PASSAGE PROVIDED →
[Start of section]

Statistical process control (SPC) charts were introduced for monitoring production
systems but, as we shall see, they have much wider applicability. Conceptually they are
very simple: a small sample of product is taken regularly from the process and some
product parameter is measured. The values of a summary statistic (such as the sample
mean) are plotted in time order on a chart; if the chart displays other than random
variation around the expected result it suggests that something has changed in the
process. To help decide if this has happened control limits are plotted on the chart: the
responses are expected to remain inside these limits. Rules are decided upon which will
define non-random behaviour.
The most commonly used charts were developed by Shewhart [9] in Bell Laboratories in
the1920’s. He described variation as being due either to ‘chance causes’ or ‘assignable
causes’. Chance causes are the myriad of small influences that are responsible for the
characteristic Normal shape, which we saw in a variety of settings in Section 1.1.

[End of section]

AVAILABLE DATA →

[Start of section]

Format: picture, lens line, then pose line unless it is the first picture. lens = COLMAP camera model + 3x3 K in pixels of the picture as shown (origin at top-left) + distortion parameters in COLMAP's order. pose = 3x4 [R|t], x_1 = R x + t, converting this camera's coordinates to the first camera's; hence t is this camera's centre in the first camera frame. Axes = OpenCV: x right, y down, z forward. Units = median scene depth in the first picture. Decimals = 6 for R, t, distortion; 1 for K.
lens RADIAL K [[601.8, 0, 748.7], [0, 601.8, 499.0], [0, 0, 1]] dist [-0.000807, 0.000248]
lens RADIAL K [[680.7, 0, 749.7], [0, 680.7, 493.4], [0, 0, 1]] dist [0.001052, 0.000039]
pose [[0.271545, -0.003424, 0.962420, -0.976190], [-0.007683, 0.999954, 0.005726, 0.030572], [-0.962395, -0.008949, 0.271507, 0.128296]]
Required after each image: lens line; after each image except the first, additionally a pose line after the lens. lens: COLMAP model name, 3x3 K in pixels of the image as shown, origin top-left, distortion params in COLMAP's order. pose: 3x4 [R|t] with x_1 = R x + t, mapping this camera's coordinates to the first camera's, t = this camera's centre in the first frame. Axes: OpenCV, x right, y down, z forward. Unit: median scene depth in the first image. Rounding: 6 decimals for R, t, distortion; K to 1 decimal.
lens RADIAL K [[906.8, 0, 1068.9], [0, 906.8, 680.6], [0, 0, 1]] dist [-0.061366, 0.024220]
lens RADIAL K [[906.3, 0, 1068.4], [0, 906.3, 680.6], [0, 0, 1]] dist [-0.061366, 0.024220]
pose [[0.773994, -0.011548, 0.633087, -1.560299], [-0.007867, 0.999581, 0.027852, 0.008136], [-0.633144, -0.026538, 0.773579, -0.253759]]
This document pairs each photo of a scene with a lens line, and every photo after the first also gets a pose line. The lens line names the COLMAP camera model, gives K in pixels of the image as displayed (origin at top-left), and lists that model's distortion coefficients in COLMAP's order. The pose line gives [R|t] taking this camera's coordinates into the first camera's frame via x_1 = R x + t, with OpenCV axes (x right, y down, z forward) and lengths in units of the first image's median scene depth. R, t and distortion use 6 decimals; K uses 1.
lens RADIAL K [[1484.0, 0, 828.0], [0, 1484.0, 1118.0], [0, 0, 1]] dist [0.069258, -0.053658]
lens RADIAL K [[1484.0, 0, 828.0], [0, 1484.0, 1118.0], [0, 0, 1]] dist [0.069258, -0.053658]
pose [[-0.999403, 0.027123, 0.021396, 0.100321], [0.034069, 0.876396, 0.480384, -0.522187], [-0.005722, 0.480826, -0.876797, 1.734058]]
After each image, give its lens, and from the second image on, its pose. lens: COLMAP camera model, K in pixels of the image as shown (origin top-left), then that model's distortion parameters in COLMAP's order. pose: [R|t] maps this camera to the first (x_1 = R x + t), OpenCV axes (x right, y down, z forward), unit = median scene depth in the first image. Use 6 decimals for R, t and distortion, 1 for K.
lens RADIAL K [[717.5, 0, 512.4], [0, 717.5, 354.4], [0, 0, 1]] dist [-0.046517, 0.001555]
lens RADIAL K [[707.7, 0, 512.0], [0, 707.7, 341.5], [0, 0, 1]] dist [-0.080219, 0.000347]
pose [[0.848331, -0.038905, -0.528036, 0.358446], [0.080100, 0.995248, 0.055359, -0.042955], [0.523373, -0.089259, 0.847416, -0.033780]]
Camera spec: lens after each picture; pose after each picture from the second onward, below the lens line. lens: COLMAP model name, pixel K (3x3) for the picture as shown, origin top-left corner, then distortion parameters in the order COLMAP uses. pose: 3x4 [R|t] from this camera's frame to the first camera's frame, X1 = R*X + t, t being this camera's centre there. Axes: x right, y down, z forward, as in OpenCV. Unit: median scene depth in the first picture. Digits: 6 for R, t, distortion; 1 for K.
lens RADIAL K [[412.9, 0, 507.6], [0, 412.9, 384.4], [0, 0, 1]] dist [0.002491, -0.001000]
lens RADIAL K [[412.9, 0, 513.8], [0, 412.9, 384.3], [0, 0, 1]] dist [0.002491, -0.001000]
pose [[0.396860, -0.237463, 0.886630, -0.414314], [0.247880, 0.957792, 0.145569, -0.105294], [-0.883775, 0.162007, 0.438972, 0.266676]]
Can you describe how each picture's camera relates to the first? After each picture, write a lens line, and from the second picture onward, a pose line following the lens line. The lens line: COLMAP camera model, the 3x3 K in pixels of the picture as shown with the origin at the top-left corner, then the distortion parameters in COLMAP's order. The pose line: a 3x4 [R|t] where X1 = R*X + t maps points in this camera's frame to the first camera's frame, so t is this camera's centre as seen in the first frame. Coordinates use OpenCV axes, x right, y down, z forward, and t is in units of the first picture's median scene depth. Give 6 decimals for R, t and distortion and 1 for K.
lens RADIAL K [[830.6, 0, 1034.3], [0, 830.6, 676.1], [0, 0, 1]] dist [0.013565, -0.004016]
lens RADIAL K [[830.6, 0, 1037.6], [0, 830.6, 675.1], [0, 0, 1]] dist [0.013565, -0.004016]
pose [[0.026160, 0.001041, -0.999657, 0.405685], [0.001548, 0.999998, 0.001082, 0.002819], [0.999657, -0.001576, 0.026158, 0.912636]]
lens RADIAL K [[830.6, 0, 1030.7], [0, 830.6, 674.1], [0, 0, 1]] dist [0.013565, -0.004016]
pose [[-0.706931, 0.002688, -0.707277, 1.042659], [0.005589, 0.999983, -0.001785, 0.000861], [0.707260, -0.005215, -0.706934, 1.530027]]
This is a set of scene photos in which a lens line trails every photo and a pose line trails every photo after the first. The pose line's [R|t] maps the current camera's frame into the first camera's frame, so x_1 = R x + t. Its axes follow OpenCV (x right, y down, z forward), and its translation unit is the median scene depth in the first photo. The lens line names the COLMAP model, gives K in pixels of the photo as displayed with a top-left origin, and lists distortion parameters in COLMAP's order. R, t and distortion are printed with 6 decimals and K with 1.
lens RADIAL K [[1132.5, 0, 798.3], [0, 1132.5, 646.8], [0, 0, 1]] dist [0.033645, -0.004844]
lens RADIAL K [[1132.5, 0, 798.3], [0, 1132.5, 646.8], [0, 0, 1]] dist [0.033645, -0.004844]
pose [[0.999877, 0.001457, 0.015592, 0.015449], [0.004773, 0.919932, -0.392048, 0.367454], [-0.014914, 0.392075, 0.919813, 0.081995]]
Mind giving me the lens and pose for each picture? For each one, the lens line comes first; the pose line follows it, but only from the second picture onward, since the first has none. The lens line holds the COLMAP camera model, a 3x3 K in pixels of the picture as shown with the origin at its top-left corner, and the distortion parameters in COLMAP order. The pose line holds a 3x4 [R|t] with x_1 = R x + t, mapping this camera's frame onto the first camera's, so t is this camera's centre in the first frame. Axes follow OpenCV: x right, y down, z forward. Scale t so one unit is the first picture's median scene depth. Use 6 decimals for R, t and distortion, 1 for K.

[End of section]

WORK TASK A →
According to the text on statistical process control charts, why are control limits plotted on the chart?
WORK TASK B →
Echo the text on statistical process control charts, starting at the words "Statistical process control" and ending after "define non-random behaviour.".
Answer using only the text on statistical process control charts.

TASK RESPONSE A →
Control limits help decide whether something has changed in the process. The responses are expected to remain inside these limits.

TASK RESPONSE B →
Statistical process control (SPC) charts were introduced for monitoring production
systems but, as we shall see, they have much wider applicability. Conceptually they are
very simple: a small sample of product is taken regularly from the process and some
product parameter is measured. The values of a summary statistic (such as the sample
mean) are plotted in time order on a chart; if the chart displays other than random
variation around the expected result it suggests that something has changed in the
process. To help decide if this has happened control limits are plotted on the chart: the
responses are expected to remain inside these limits. Rules are decided upon which will
define non-random behaviour.